A doença geralmente causa sintomas como febre, calafrios, dores musculares e nas articulações. Se não for tratada, pode se espalhar para o coração e o sistema nervoso. 

Foi reconhecida como síndrome na década de 1970 após uma série de infecções, mas cientistas encontraram evidências de que a doença de Lyme existia na América do Norte há 60 mil anos.

Em 1994, pesquisadores também encontraram evidências da bactéria que causa a doença de Lyme em animais dissecados coletados entre 1870 e 1919, décadas antes da criação do laboratório de Plum Island.

Burgdorfer concedeu uma entrevista na qual sugeriu que a propagação da doença de Lyme pode ter sido resultado de um experimento fracassado com armas biológicas.
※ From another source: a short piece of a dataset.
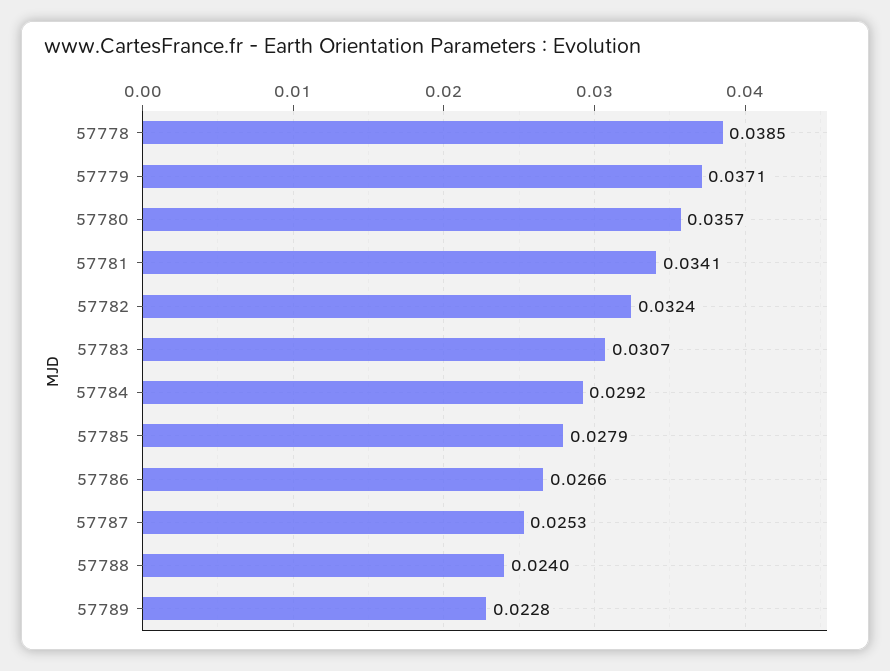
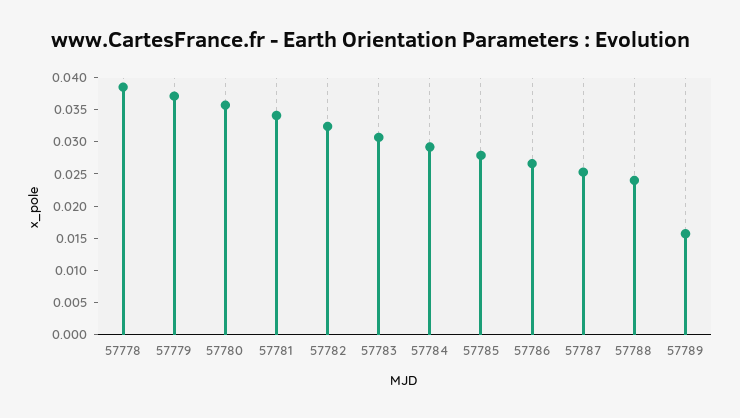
57789: 0.0228 -> 0.015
No entanto, isso ocorreu em uma fase avançada de sua vida e, segundo informações à época, nesse momento ele sofria de doença de Parkinson em estágio avançado.

“Absurdo”

Durland Fish, professor emérito de epidemiologia na Universidade de Yale que trabalhou em Plum Island na década de 1990, disse à AFP que o laboratório não poderia conduzir pesquisas sobre doenças, como a doença de Lyme, porque não tinha instalações de contenção adequadas nem equipamentos de proteção para os funcionários. 

Fish, que trabalhou com Burgdorfer quando ele estudava a doença de Lyme, também disse que os entrevistadores “interpretaram mal” as declarações do cientista suíço sobre a doença e que não há evidências de que ela tenha sido fabricada por humanos.
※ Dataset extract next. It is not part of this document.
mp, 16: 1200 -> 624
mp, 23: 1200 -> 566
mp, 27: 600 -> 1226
“Willy não estava em seu melhor estado de saúde mental na época, e não há absolutamente nenhuma verdade nas alegações de que ele estava envolvido em algum tipo de atividade de guerra biológica”, disse ele em 4 de fevereiro.

Além disso, argumentou que a doença de Lyme não seria uma arma biológica eficaz porque é transmitida principalmente por picadas de carrapatos e pode ser tratada com antibióticos.

Por sua vez, Bryon Backenson, diretor do Escritório de Controle de Doenças Transmissíveis do Departamento de Saúde de Nova York, disse que “é absurdo pensar que algo assim seria usado para guerra biológica”.

Na mesma linha, afirmou que “não há evidência” de que a doença de Lyme tenha sido materialmente concebida por humanos ou introduzida artificialmente no meio ambiente. Ele também observou que há registros de nativos americanos que contraíram a doença, chamada de “joelho de Montauk” por alguns, centenas de anos atrás.

Para Backenson, o relativo sigilo da investigação de Plum Island deu origem a diversas teorias “sensacionalistas”. O cientista inclui entre elas a tese que liga a doença de Lyme a Plum Island, dada sua relativa proximidade com a cidade de Old Lyme, em Connecticut, onde foram diagnosticados alguns dos primeiros casos.

Por outro lado, ele disse que a doença se espalharia muito lentamente para servir como uma arma militar útil. “A doença de Lyme é transmitida pela picada de carrapatos infectados, portanto, é necessária a picada do carrapato para entrar em contato com os seres humanos. Por isso, acredita-se que não seja uma boa opção como arma biológica”, escreveu em um e-mail para a equipe de verificação da AFP em 31 de janeiro.

O Checamos já verificou outras alegações envolvendo Kennedy (1, 2, 3).